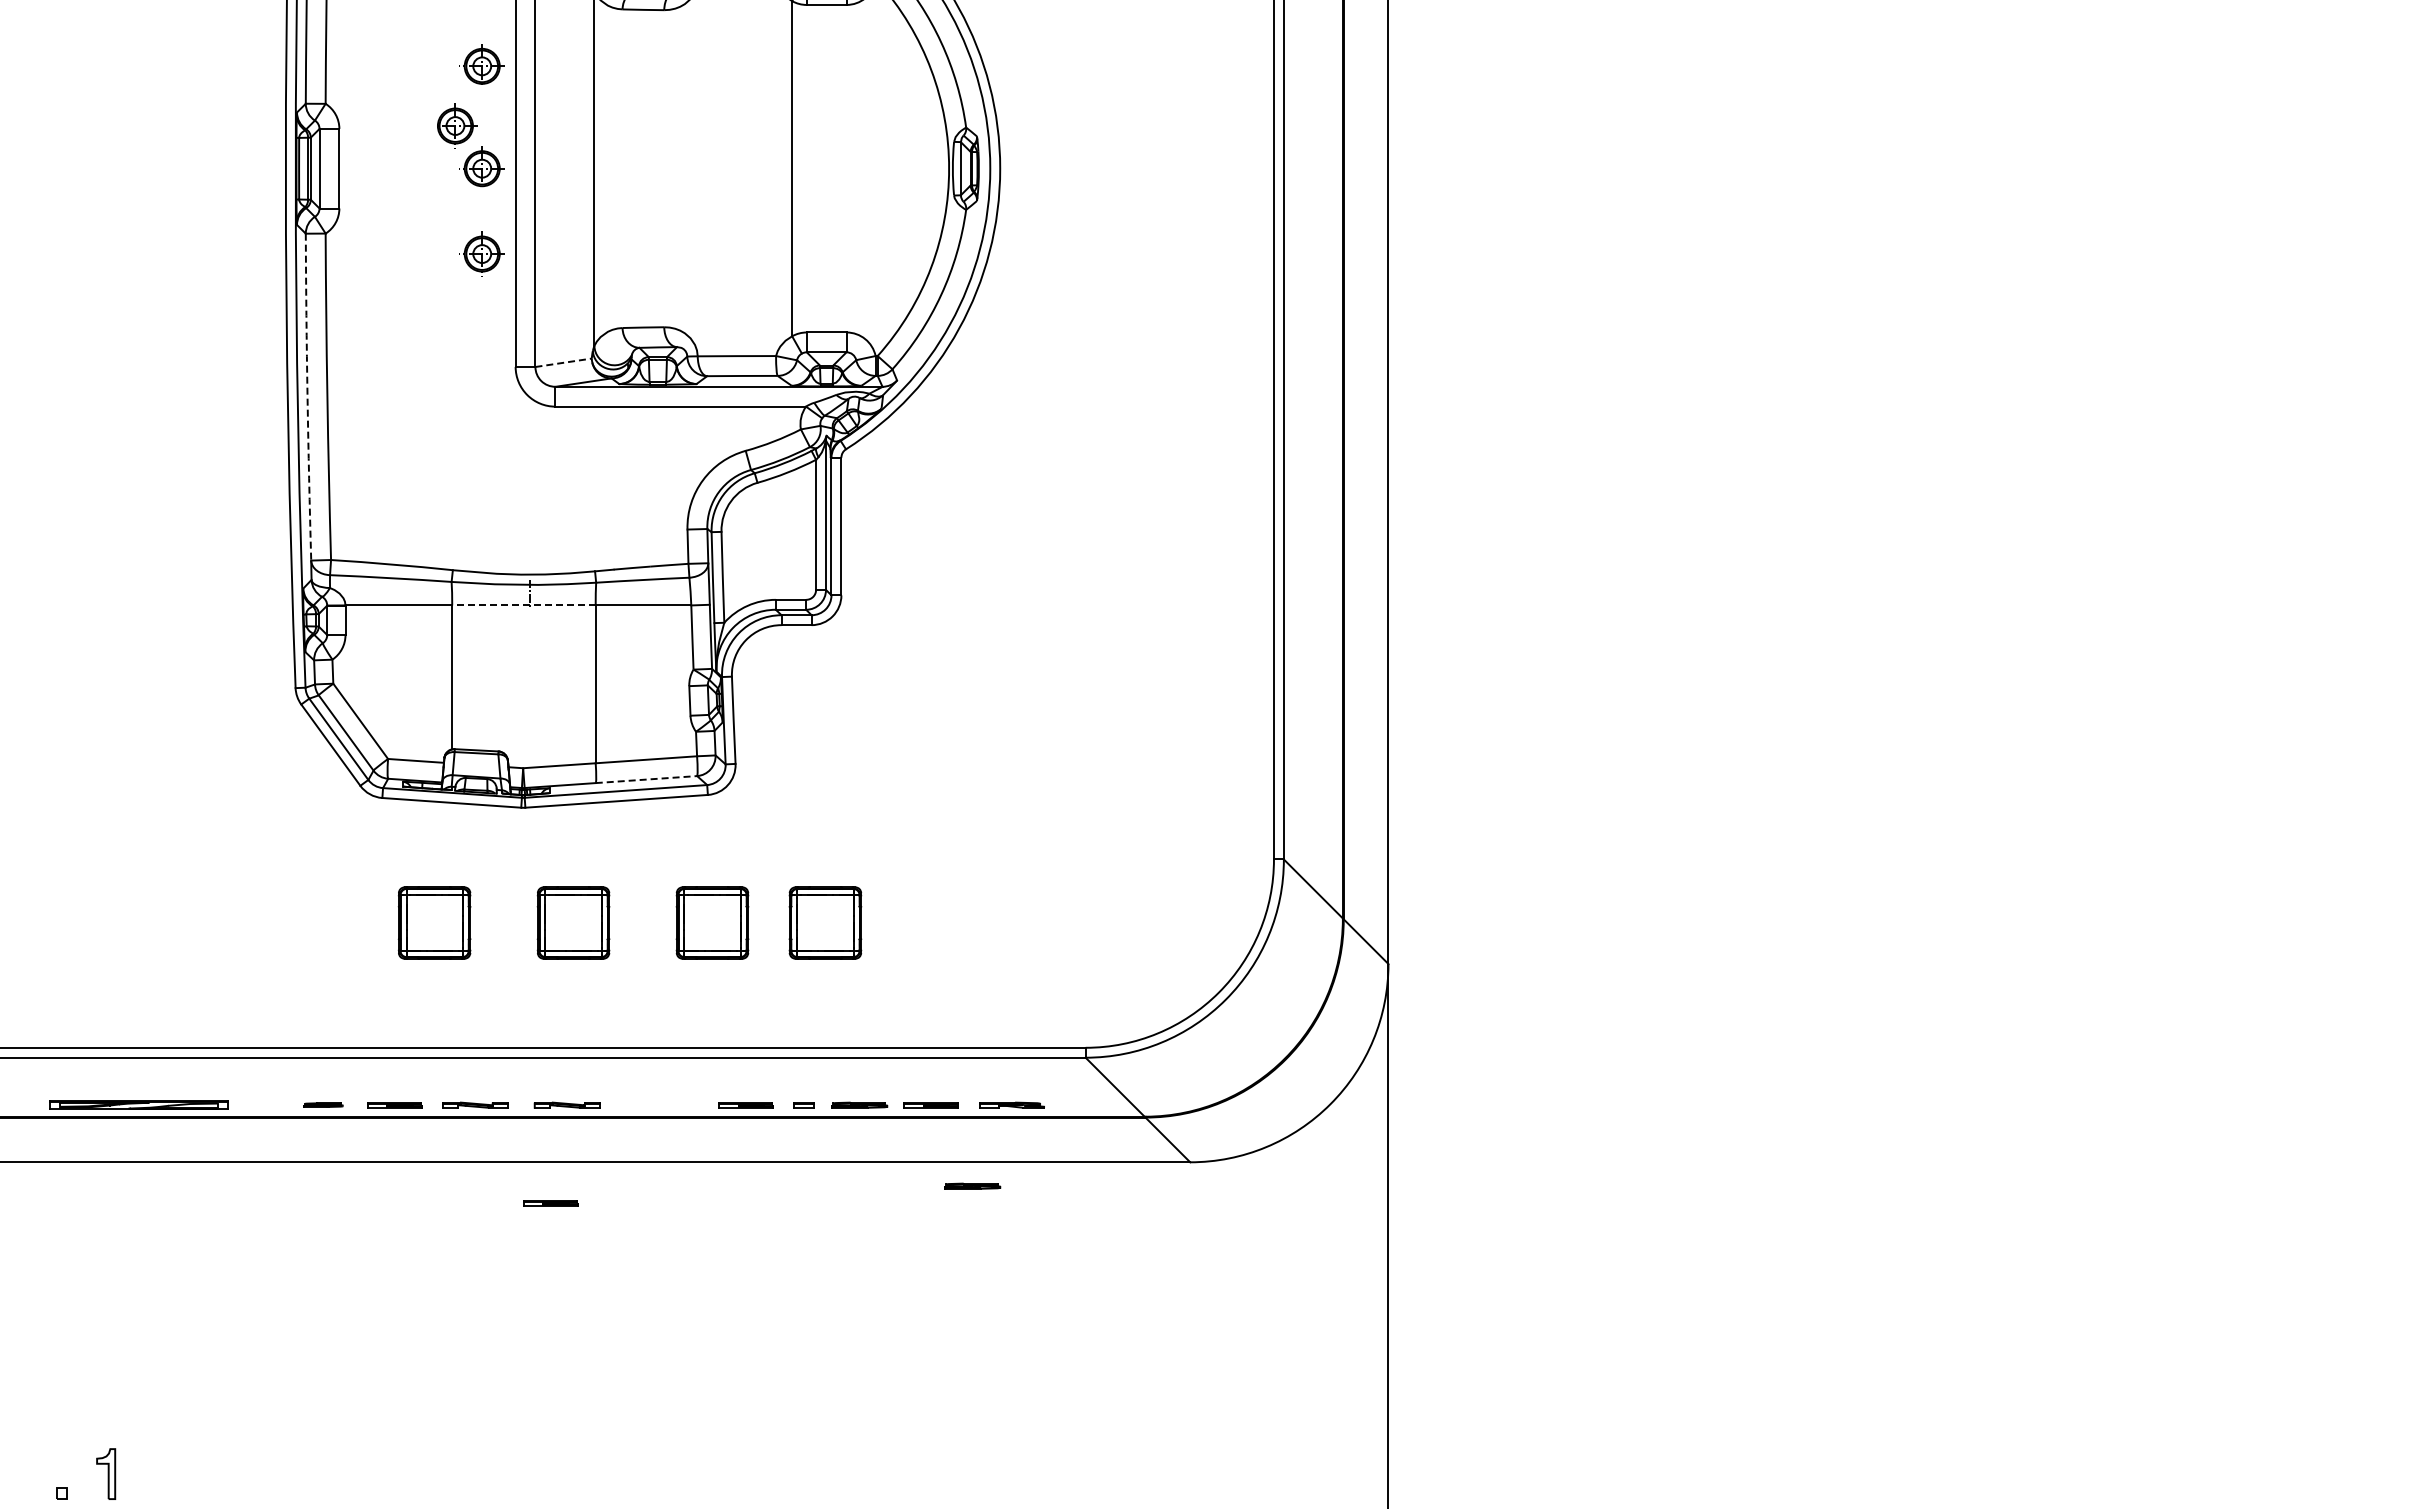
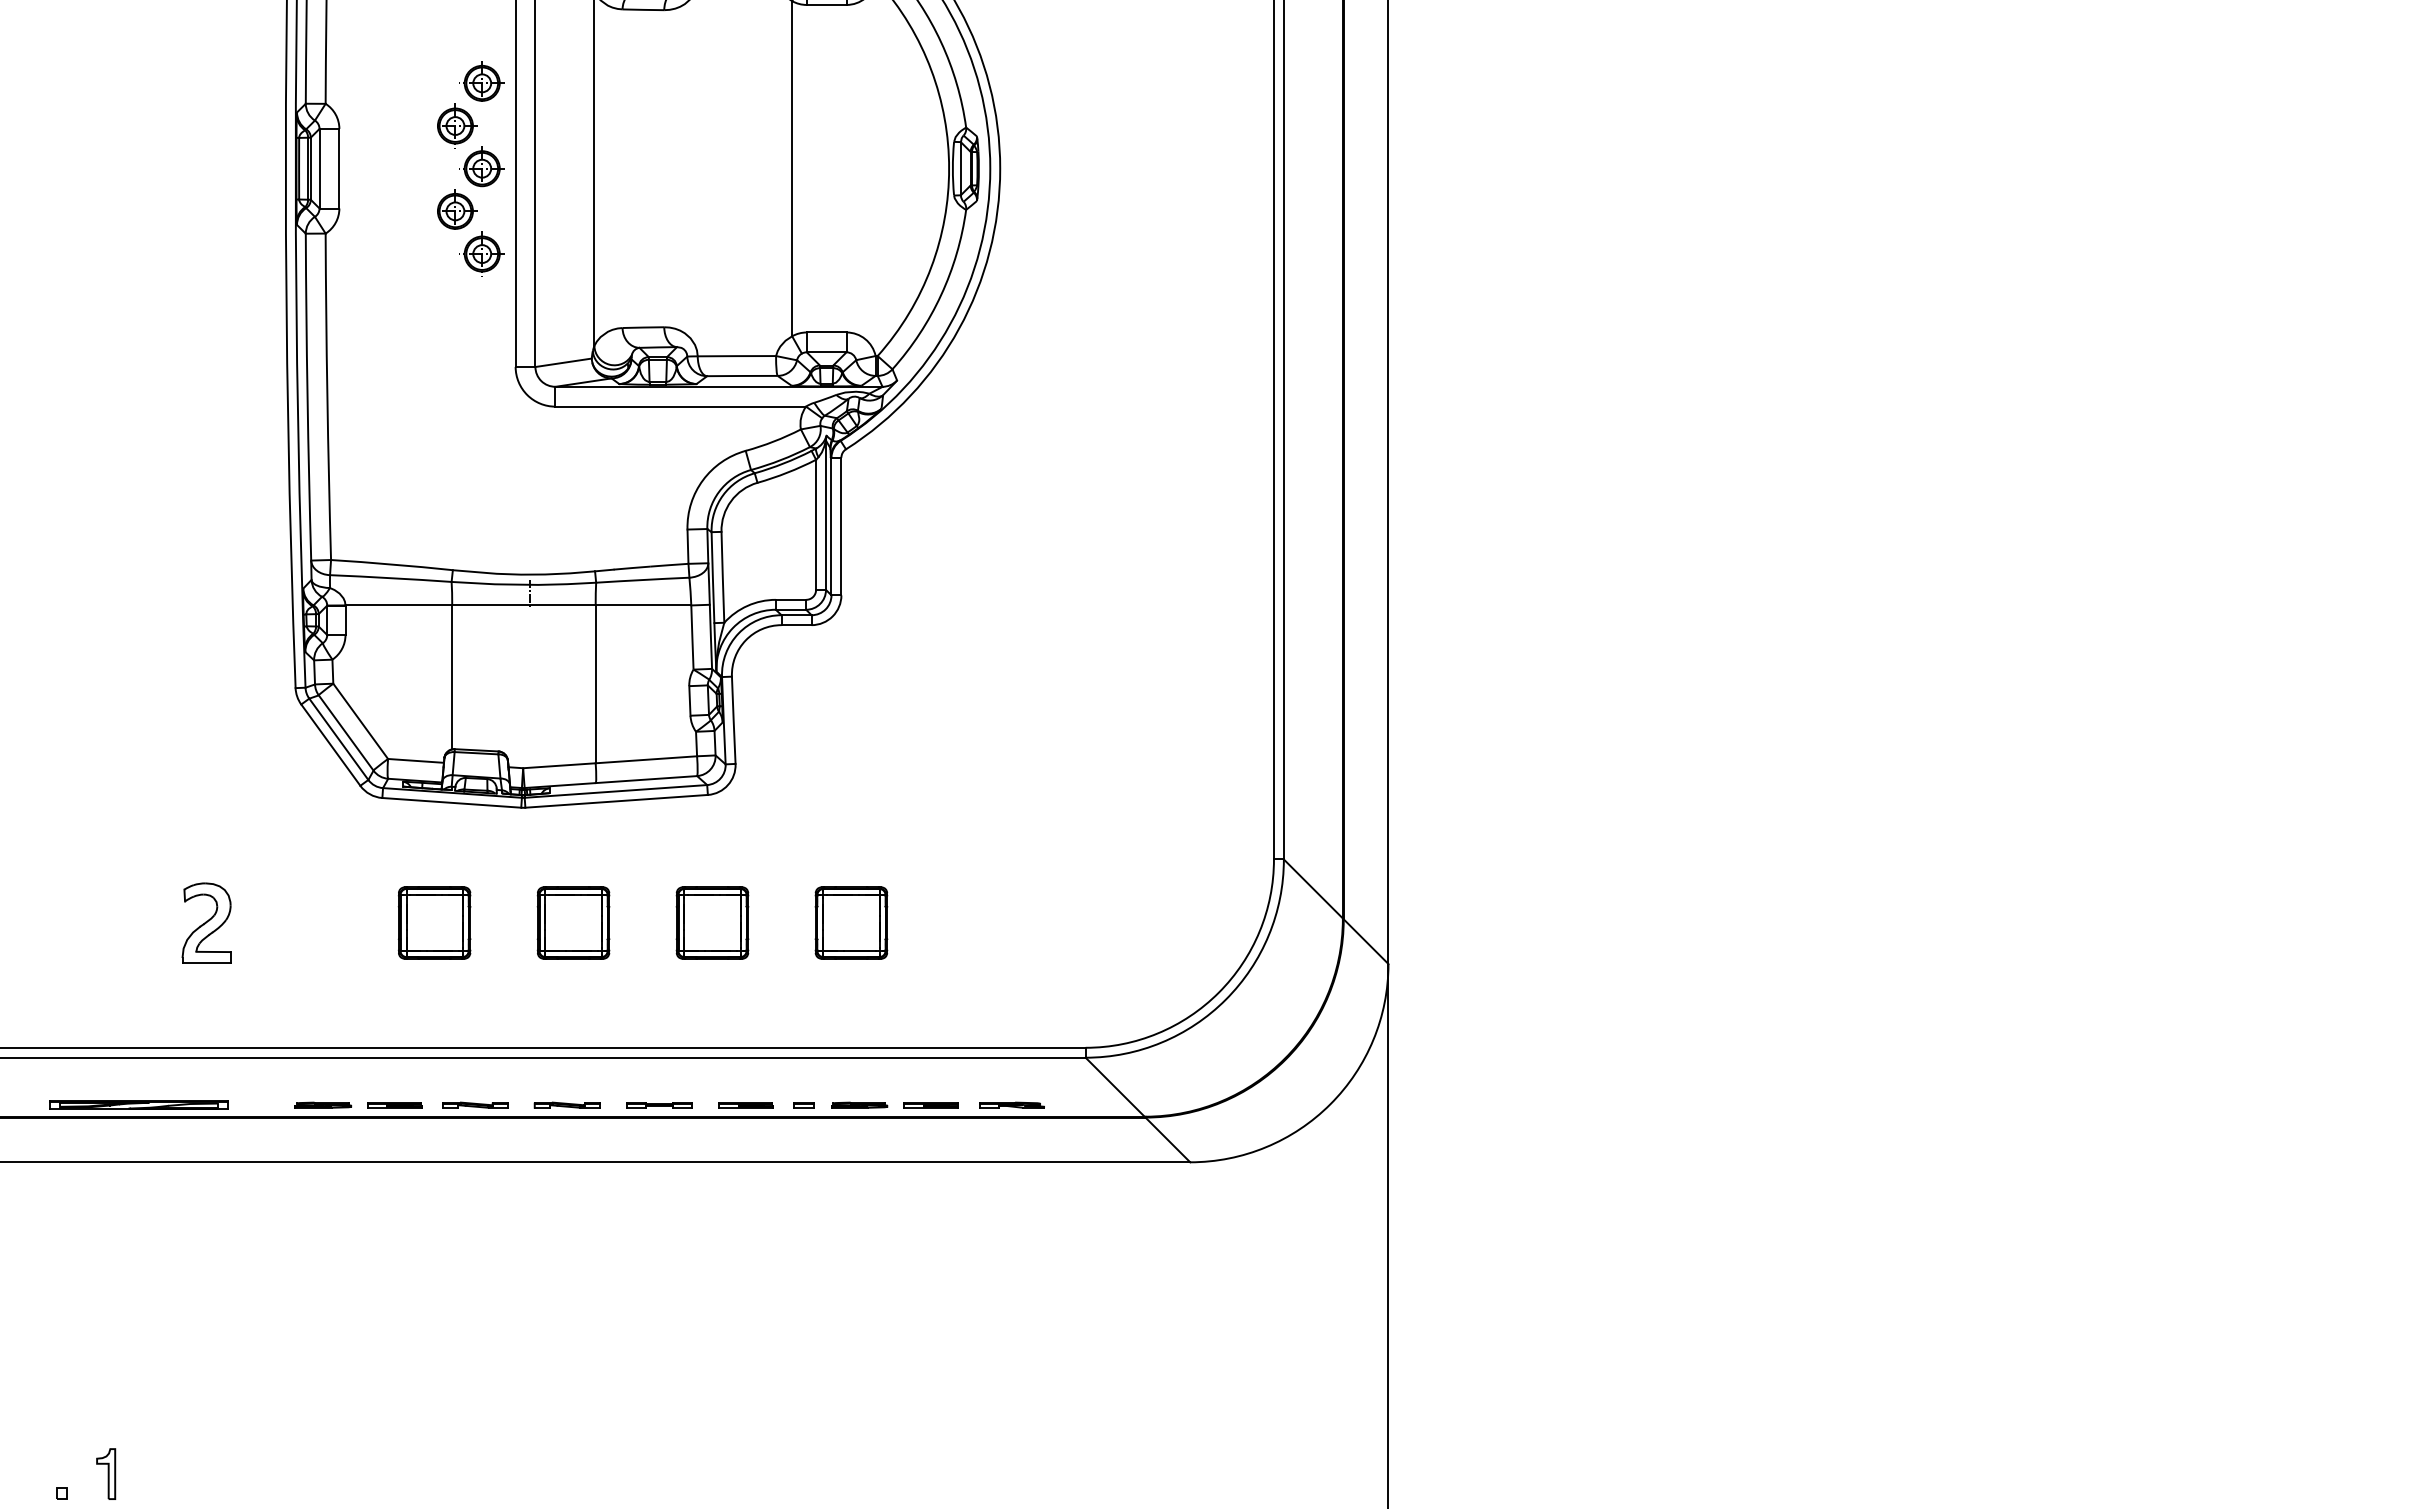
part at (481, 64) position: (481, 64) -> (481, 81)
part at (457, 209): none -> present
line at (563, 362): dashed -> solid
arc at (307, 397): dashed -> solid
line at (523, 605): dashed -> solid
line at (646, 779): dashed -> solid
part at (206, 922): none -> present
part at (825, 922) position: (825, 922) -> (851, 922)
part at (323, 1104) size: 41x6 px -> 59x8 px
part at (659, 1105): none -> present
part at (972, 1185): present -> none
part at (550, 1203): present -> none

□ □ □ □

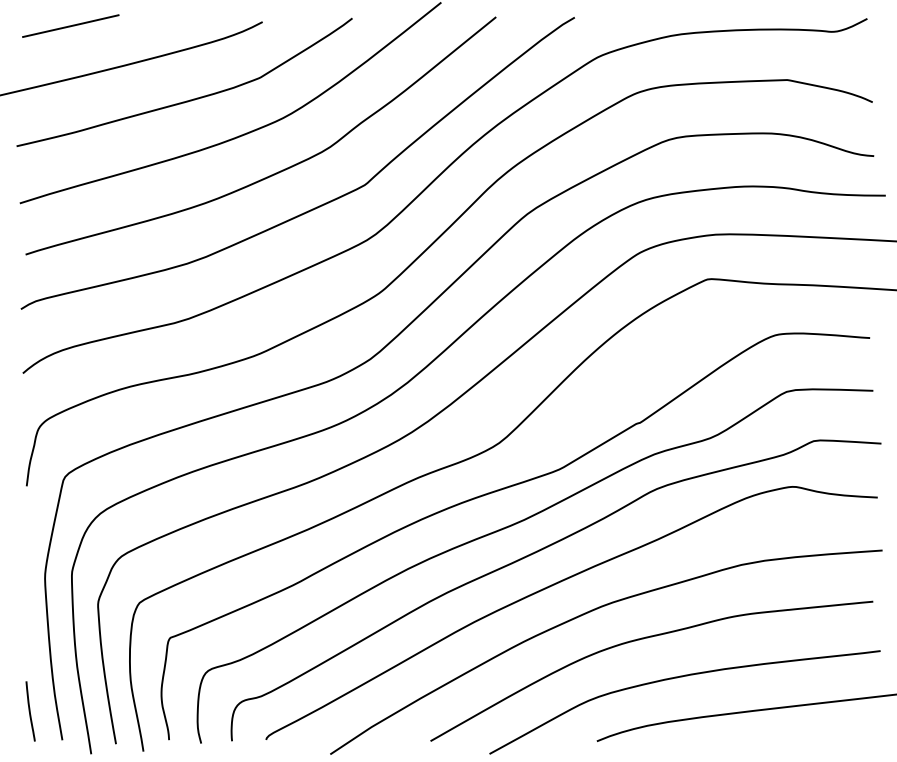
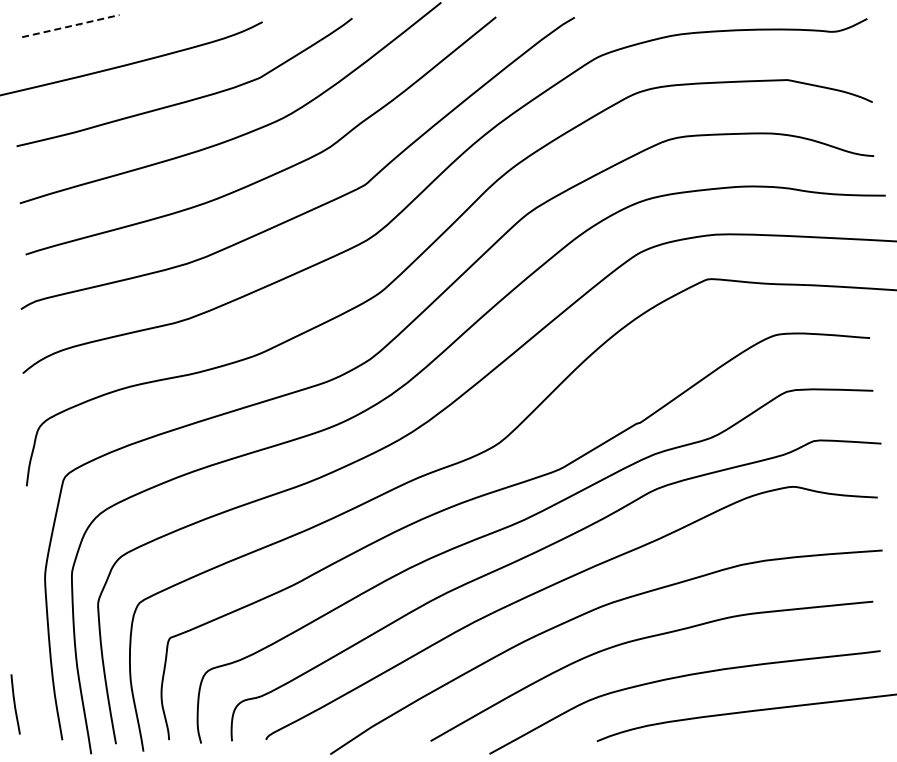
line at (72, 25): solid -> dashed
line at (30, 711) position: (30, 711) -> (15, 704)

□ □ □ □

◆ What you will do
Report how many lines in the entries above contain the string "dashed". Case counts, and the answer should be the number alone.

◆ Final result
5